Problem a:
Copy the rows verbatim, starting with the first line of the rows and continuing up to and including the line that contains "En suivant ces".

Exercise text:
Three Rivers
History From America's Most Famous Valleys

The Mohawk Valley
Its Legends and its History
by Max Reid
New York and London G. P. Putman's Sons
The Knickerbocker Press, 1901
with illustrations from photographs by J. Arthur Maney

Chapter XII Johnstown, New York

Travellers on the New York Central Railroad probably are familiar with a small village called Fonda, situated on the Mohawk River about forty miles from Albany, at the mouth of the Cayadutta Creek. If their destination is Johnstown, they will change cars at this place and take passage on the F. J. & G. R. R., or an electric car.

If you stroll up the main street of Fonda a few rods west of the station you will come to a stream flowing from the north and bearing an Indian name---Cayadutta. A century and a half ago the banks of this stream were in all their primitive beauty and wildness, and in earlier times had been chosen by the Agniers (Mohawks) for the sites of two of their villages, one on the high ground forming its western bank and bearing the name of Ca-hani-aga, the other about three miles to the north, lately discovered and yet unnamed. If you wander still farther up this creek you will find a succession of rapids now marked with mill sites, and in a bowl-shaped valley, four miles from the Mohawk River, a flourishing village named in 1770, Johnstown.

This section was originally included in the Kingsborough Patent, as it was called, granted to Arent Stevens and others, June 23, 1753, and comprised twenty thousand acres of land. This land came into possession of Sir William Johnson, but at what date I have been unable to find any record. Probably he was one of the "others" mentioned in the patent, as we know that he had leased or sold land to over a hundred families who had settled in that locality before he built Johnson Hall in 1763.

Previous to the granting of the Kingsborough patent, William Johnson was in possession of a few thousand acres along the north bank of the Mohawk west of Amsterdam, but the notorious Kayaderosseras patent shut him off on the west and north, obliging him to take up lands north of them in order to secure a large tract. The Kingsland grant of land was given to Sir William by the Crown after he was made Baronet and subsequent to the battle of Lake George in 1755. Among those to whom he leased land with the supposed purpose of establishing a baronial estate, were Dr. William Adams, Gilbert Tice, innkeeper; Peter Young, miller; William Phillips, wagon-maker; James Davis, hatter; Peter Yost, tanner; Adrian Van Sickler, Major John Little, and Zephaniah Bachelor. He named the place Johnstown, built a courthouse, jail, church, taverns, and numerous dwellings for his tenants.

It would seem as though his baronial mansion, as Johnson Hall is sometimes called, must have been considered a temporary structure, being constructed of wood (although after nearly a century and a half it is in an excellent state of preservation), because his other and older home, Fort Johnson, and the home of his daughter, Guy Park, both on the Mohawk, are well built of stone, with interiors much better finished than Johnson Hall.

The 25th of March, 1898, was a typical spring day, although the weather was not such as we are in the habit of having in the Mohawk Valley in that windy month. However, it was pleasant enough to induce me to take a trip to Johnson Hall, Johnstown. Perhaps I was in a mood to dream of the past and on that account the route to the old historic village seemed to be void of all modern improvements, and I was being transported through forests and lonely settlements.

Problem b:
Write the next part of the passage on Johnstown and Johnson Hall in the Mohawk Valley, beginning right after its final sentence.

Page-level text extractions
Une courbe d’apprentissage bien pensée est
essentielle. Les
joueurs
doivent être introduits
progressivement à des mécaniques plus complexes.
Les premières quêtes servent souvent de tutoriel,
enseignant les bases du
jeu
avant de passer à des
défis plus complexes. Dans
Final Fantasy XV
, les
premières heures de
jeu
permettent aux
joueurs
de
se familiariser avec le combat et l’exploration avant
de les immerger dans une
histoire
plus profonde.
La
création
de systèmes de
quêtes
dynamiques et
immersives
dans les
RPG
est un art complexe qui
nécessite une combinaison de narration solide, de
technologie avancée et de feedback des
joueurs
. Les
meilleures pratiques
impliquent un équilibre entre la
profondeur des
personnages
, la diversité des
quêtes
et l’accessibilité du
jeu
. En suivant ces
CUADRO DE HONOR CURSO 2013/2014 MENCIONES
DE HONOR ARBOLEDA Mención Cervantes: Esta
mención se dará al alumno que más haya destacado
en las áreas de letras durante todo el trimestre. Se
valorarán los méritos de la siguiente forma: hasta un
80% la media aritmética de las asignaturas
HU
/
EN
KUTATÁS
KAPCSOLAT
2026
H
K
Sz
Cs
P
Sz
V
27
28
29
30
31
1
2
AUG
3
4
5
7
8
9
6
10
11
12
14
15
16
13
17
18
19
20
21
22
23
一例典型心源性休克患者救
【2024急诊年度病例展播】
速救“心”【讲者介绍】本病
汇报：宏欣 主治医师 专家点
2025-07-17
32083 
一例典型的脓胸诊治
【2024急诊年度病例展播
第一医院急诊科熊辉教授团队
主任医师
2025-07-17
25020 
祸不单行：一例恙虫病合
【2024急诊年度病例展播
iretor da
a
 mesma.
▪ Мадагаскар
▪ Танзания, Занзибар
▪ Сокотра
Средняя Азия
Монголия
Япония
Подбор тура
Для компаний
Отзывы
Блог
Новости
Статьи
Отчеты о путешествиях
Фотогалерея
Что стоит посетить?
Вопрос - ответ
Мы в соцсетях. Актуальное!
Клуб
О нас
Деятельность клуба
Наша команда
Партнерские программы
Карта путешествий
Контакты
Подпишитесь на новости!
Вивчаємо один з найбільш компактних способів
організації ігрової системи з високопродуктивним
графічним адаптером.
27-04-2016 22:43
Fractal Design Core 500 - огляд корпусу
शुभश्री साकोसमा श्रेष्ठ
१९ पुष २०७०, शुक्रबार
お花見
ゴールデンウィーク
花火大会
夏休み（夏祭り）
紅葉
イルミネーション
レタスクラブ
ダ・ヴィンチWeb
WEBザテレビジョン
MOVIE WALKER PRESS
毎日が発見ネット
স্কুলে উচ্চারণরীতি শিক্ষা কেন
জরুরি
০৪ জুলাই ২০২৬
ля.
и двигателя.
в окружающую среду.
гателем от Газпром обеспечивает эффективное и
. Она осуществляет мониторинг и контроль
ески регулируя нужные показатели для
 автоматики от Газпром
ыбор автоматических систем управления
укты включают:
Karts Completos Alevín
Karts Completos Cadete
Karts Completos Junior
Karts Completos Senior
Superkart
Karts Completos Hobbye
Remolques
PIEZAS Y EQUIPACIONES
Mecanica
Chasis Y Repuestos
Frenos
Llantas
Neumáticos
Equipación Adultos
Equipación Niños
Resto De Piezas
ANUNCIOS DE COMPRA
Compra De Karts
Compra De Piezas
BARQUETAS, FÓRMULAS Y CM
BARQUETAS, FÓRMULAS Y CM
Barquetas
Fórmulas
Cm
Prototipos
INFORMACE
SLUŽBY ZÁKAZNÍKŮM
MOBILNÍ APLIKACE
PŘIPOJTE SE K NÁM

Expected answer a:
Une courbe d’apprentissage bien pensée est
essentielle. Les
joueurs
doivent être introduits
progressivement à des mécaniques plus complexes.
Les premières quêtes servent souvent de tutoriel,
enseignant les bases du
jeu
avant de passer à des
défis plus complexes. Dans
Final Fantasy XV
, les
premières heures de
jeu
permettent aux
joueurs
de
se familiariser avec le combat et l’exploration avant
de les immerger dans une
histoire
plus profonde.
La
création
de systèmes de
quêtes
dynamiques et
immersives
dans les
RPG
est un art complexe qui
nécessite une combinaison de narration solide, de
technologie avancée et de feedback des
joueurs
. Les
meilleures pratiques
impliquent un équilibre entre la
profondeur des
personnages
, la diversité des
quêtes
et l’accessibilité du
jeu
. En suivant ces

Expected answer b:
In passing Guy Park I saw the rough stone walls of the original building surrounded by forests and rude instruments of husbandry. Fort Johnson impressed me with its antiquity without any stretch of imagination. A short distance above, the mind recalled the palisaded Fort Hunter, with the stone walls of Queen Anne's chapel in its center, and I could see the group of dirty Indians crowding its wall and accepting a religion they knew nothing and cared nothing about. Looking across the Schoharie and over the hills to the west, I see the form of Father Jogues, with his long, black robe, tied around the waist with a rope, and his rosary hanging at this side, shrinking from warrior and squaw as though expecting some new cruelty or indignity. A little farther to the west on the north side I see the new village of Ka-nyea-geh (Caughnawaga), with its defensive palisades swarming with warriors defending their homes against hundreds of savage Mohicans, with the great Massachusetts Sachem, Chickatabutt, at their head. And in the midst of the Mohawks I see the form of Tekakwitha and the Jesuit Father De Lamberville.

Leaving Fonda I am recalled to the nineteenth century by asking a trainman if our train passed the old Indian site of Ka-nyea-geh and he answered that he had never heard of it. I put the same question to the conductor and he said he did not know.

Upon arriving at Johnstown I stepped up to a man with a badge on his cap and said: "Can you tell me what road to take to get to Johnson Hall?" "Johnson Hall?" he replied, "I never heard of it." "I mean," said I, "the old family mansion of Sir William Johnson, the place where he formerly lived." "Oh," said he, "you mean sire William Johnson's Hotel? It is right--" but I was around the corner interviewing some one else by that time, and did not hear what direction to take to reach the Sir William Johnson Hotel.

After receiving some intelligent instruction from a man in a blue uniform I started on my quest for Johnson Hall, which is situated about one mile northwest of the railroad depot. A bridge spans the Cayadutta Creek a short distance from the railroad, the waters of which were running red as if in commemoration of the blood of patriots shed by Sir John Johnson \, Brant, and Butler in their frequent raids on the settlements in the valley of the Mohawk.

Passing by the numerous handsome cottages that line both sides of the street, I approached a fork in the road, and on a tree observed a board, which, at a distance, I supposed to contain the necessary direction of reach Johnson Hall. Approaching nearer, the information I received was this: "STove wooD $1.75 Per corD."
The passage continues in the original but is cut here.